On Thursday 28th September, Leeds Socialist Students and affiliated groups came together to mark International Safe Abortion Day. As Northern Ireland and the Republic of Ireland have not yet afforded their female citizens the right to legal abortion, Leeds Socialist Students placed this particular group of females at the forefront of their minds.
Eleanor Noyce, Leeds Uni Socialist Students
Speakers Amy Cousens, of the Women’s Lives Matter movement in Doncaster, and Tanis Belsham-Wray, member of the Socialist Party and former Women’s Officer at Leeds Trinity University, spent a few minutes discussing their involvement with the wider women’s emancipation movement. Amy spoke of the need to further change on a local level, highlighting the need for a more progressive approach of the Labour Council in Doncaster towards wider women’s issues, such as domestic violence.

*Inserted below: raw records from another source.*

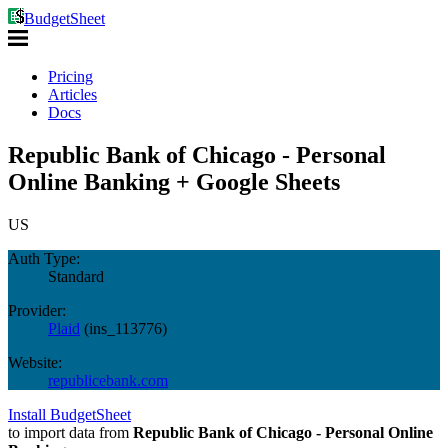
BudgetSheet
Pricing
Articles
Docs
Republic Bank of Chicago - Personal
Online Banking + Google Sheets
US
Auth Type:
Standard
Provider:
Plaid
(
ins_113776
)
Website:
republicebank.com
Install BudgetSheet
to import data from
Republic Bank of Chicago - Personal Online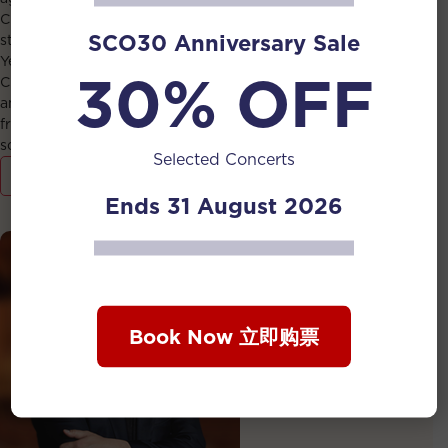
Chinese conductor Ku Lap-man, who called him “a rising
SCO30 Anniversary Sale
star of the conducting world”, while conducting Phoon
Yew Tien’s The Forge Ahead. He graduated with First
30% OFF
Class Honours from the Nanyang Academy of Fine Arts
and obtained a Master’s Degree in Orchestral Conducting
from the China Conservatory of Music, both on full
scholarship.
Selected Concerts
View Detail
Ends 31 August 2026
Book Now 立即购票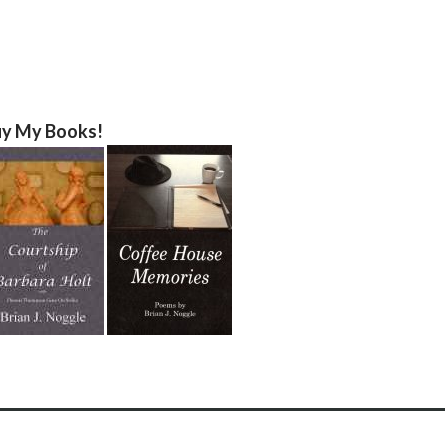
y My Books!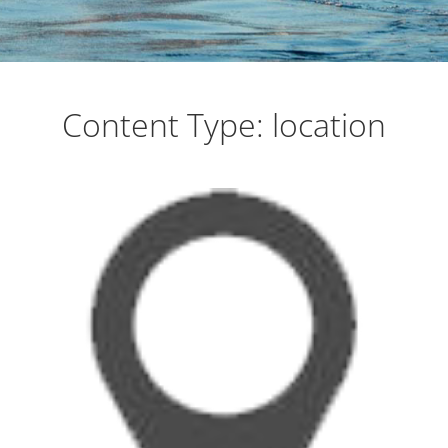
on the Sea of Cortez
Content Type:
location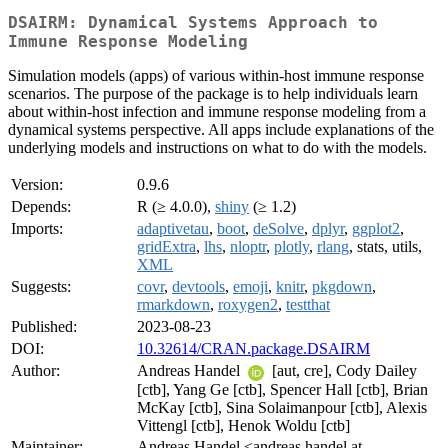
DSAIRM: Dynamical Systems Approach to
Immune Response Modeling
Simulation models (apps) of various within-host immune response
scenarios. The purpose of the package is to help individuals learn
about within-host infection and immune response modeling from a
dynamical systems perspective. All apps include explanations of the
underlying models and instructions on what to do with the models.
Version:
0.9.6
Depends:
R (≥ 4.0.0),
shiny
(≥ 1.2)
Imports:
adaptivetau
,
boot
,
deSolve
,
dplyr
,
ggplot2
,
gridExtra
,
lhs
,
nloptr
,
plotly
,
rlang
, stats, utils,
XML
Suggests:
covr
,
devtools
,
emoji
,
knitr
,
pkgdown
,
rmarkdown
,
roxygen2
,
testthat
Published:
2023-08-23
DOI:
10.32614/CRAN.package.DSAIRM
Author:
Andreas Handel
[aut, cre], Cody Dailey
[ctb], Yang Ge [ctb], Spencer Hall [ctb], Brian
McKay [ctb], Sina Solaimanpour [ctb], Alexis
Vittengl [ctb], Henok Woldu [ctb]
Maintainer:
Andreas Handel <andreas.handel at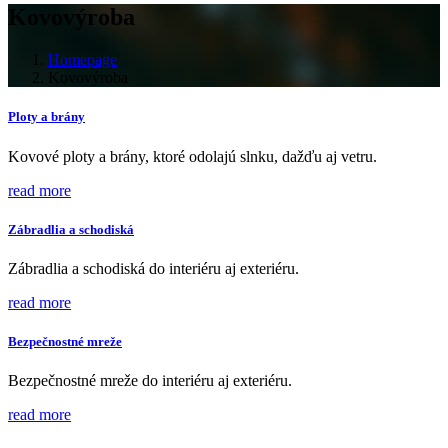
Kovovýroba
Homepage
Kovovýroba
Ploty a brány
Kovové ploty a brány, ktoré odolajú slnku, dažďu aj vetru.
read more
Zábradlia a schodiská
Zábradlia a schodiská do interiéru aj exteriéru.
read more
Bezpečnostné mreže
Bezpečnostné mreže do interiéru aj exteriéru.
read more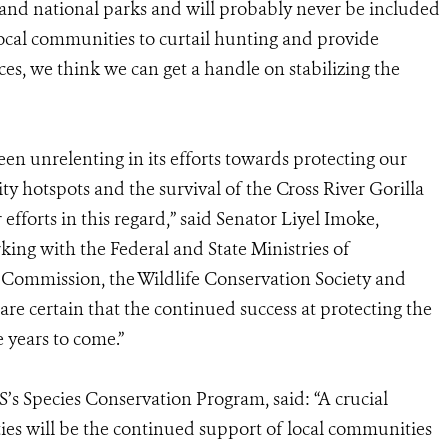
s and national parks and will probably never be included
local communities to curtail hunting and provide
ces, we think we can get a handle on stabilizing the
en unrelenting in its efforts towards protecting our
ity hotspots and the survival of the Cross River Gorilla
efforts in this regard,” said Senator Liyel Imoke,
king with the Federal and State Ministries of
y Commission, the Wildlife Conservation Society and
re certain that the continued success at protecting the
e years to come.”
S’s Species Conservation Program, said: “A crucial
ties will be the continued support of local communities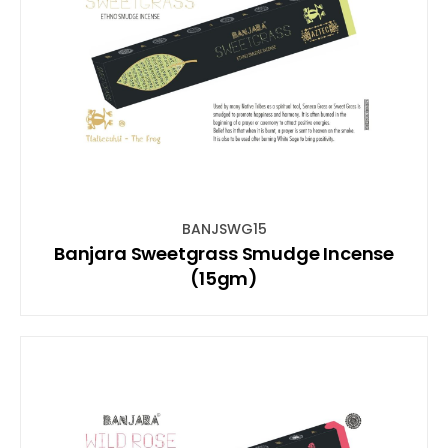
BANJSWG15
Banjara Sweetgrass Smudge Incense
(15gm)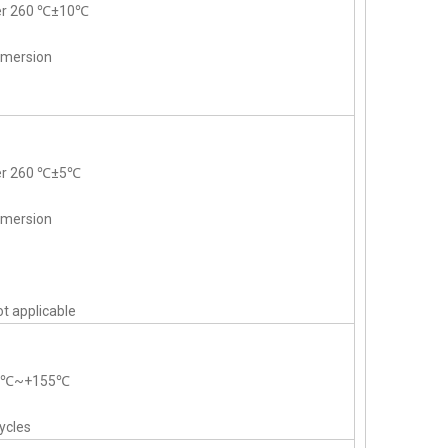
der 260 ℃±10℃
mmersion
der 260 ℃±5℃
mmersion
t applicable
55℃~+155℃
ycles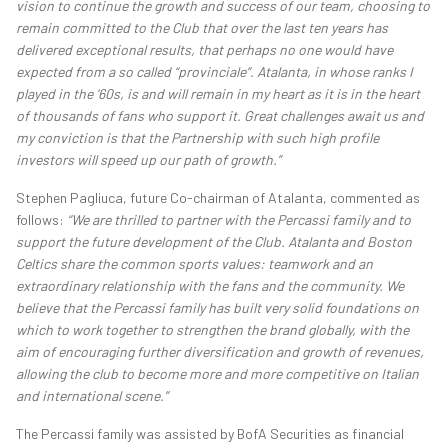
vision to continue the growth and success of our team, choosing to
remain committed to the Club that over the last ten years has
delivered exceptional results, that perhaps no one would have
expected from a so called “provinciale”. Atalanta, in whose ranks I
played in the '60s, is and will remain in my heart as it is in the heart
of thousands of fans who support it. Great challenges await us and
my conviction is that the Partnership with such high profile
investors will speed up our path of growth.”
Stephen Pagliuca, future Co-chairman of Atalanta, commented as
follows:
“We are thrilled to partner with the Percassi family and to
support the future development of the Club. Atalanta and Boston
Celtics share the common sports values: teamwork and an
extraordinary relationship with the fans and the community. We
believe that the Percassi family has built very solid foundations on
which to work together to strengthen the brand globally, with the
aim of encouraging further diversification and growth of revenues,
allowing the club to become more and more competitive on Italian
and international scene.”
The Percassi family was assisted by BofA Securities as financial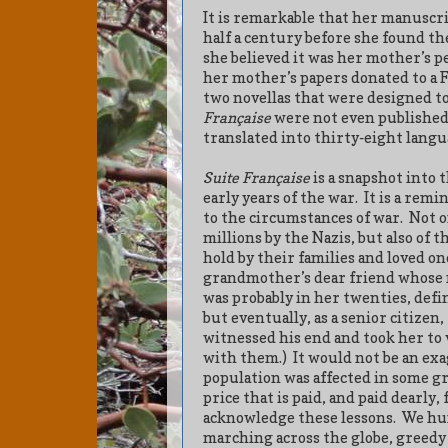
It is remarkable that her manuscri
half a century before she found th
she believed it was her mother’s pe
her mother’s papers donated to a F
two novellas that were designed to
Française
were not even published
translated into thirty-eight langu
Suite Française
is a snapshot into 
early years of the war.
It is a remi
to the circumstances of war.
Not o
millions by the Nazis, but also of 
hold by their families and loved o
grandmother’s dear friend whose
was probably in her twenties, defi
but eventually, as a senior citizen
witnessed his end and took her to v
with them.)
It would not be an exa
population was affected in some g
price that is paid, and paid dearly,
acknowledge these lessons.
We hum
marching across the globe, greedy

Both Tanis and Amy spoke of the struggles undertaken by Irish women in their search for a legal right to abortion. It is possible to travel across the border receive treatment. However, at present, the NHS only covers the cost of abortion for Northern Irish women, and not for women travelling from the Republic of Ireland. Thus, thousands of women pay out of their own pockets to receive treatment. This right is fundamental: Leeds Socialist Students extends its solidarity not just to the women suffering across the water, but to women all over the world who have not yet been afforded this right.